WHAT YOU HAVE TO DO
Set down the passage below on coupling simulation software for hybrid testing word for word, starting at "First, Matlab/Simulink [18]" and ending at "simulation.".

SELECTED TEXT START

This study's motivation is to provide a reasonable procedure for researchers in RTHS to achieve the
coupling of widely used FE software with control software available in the laboratory. For this purpose, a four-
story steel structure with three bays will be solved, where a frame of the first floor will be considered as the
experimental substructure. Virtual environments are previously used for laboratory experimentation as a first
approach [17]. Therefore, in this study, a virtual RTHS will be carried out using three computer programs.
First, Matlab/Simulink [18] provides the most convenient means of implementing control algorithms for
RTHS. However, Matlab is not the best choice to model structural systems with nonlinear behavior, given that
it does not provide a library of elements and materials suitable for structural modeling. Therefore, OpenSees
[19] software is preferred for modeling numerical substructures. Finally, the Open-source Framework for
Experimental Setup and Control (OpenFresco) [10, 20] allows communication from/to OpenSees and a
Simulink model running in real-time, and combine a wide variety of hybrid simulation algorithms, control and
laboratory systems, experimental setups, and computational simulation models for a specific hybrid
simulation.

SELECTED TEXT END
PROVIDED DATA START

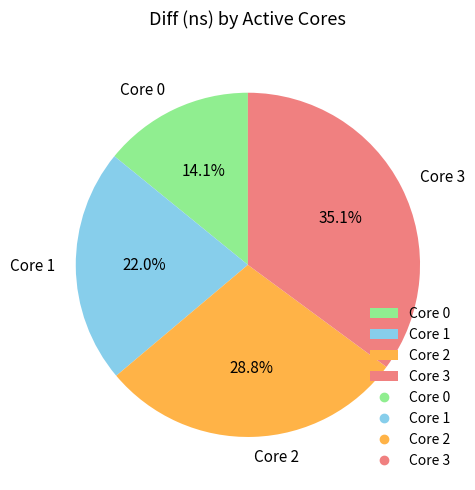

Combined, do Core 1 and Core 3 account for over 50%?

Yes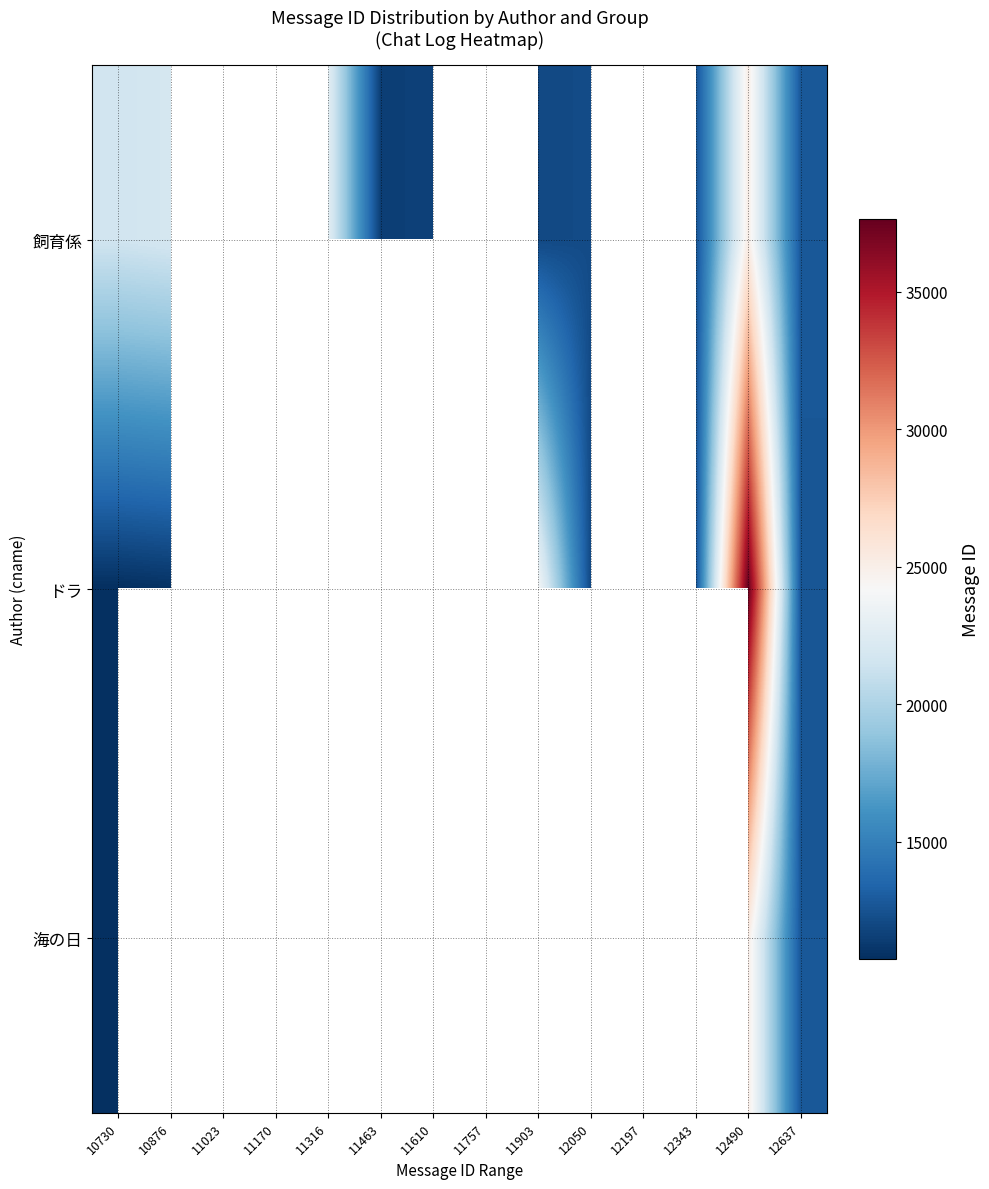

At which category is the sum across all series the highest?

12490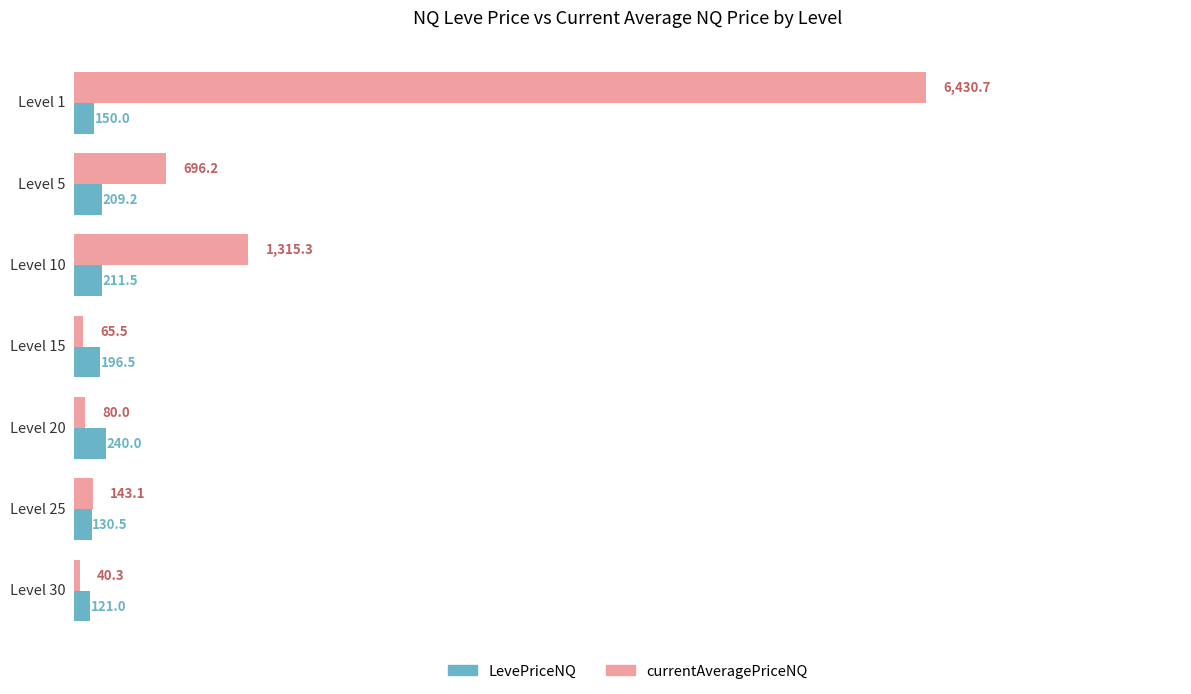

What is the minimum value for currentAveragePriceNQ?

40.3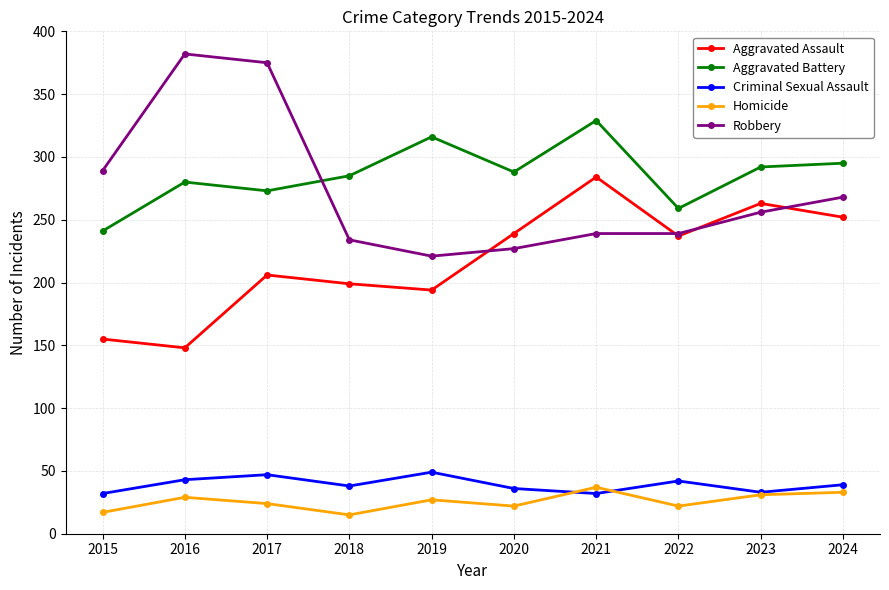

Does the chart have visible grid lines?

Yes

PROVIDED DATA END

OUTPUT BELOW
First, Matlab/Simulink [18] provides the most convenient means of implementing control algorithms for
RTHS. However, Matlab is not the best choice to model structural systems with nonlinear behavior, given that
it does not provide a library of elements and materials suitable for structural modeling. Therefore, OpenSees
[19] software is preferred for modeling numerical substructures. Finally, the Open-source Framework for
Experimental Setup and Control (OpenFresco) [10, 20] allows communication from/to OpenSees and a
Simulink model running in real-time, and combine a wide variety of hybrid simulation algorithms, control and
laboratory systems, experimental setups, and computational simulation models for a specific hybrid
simulation.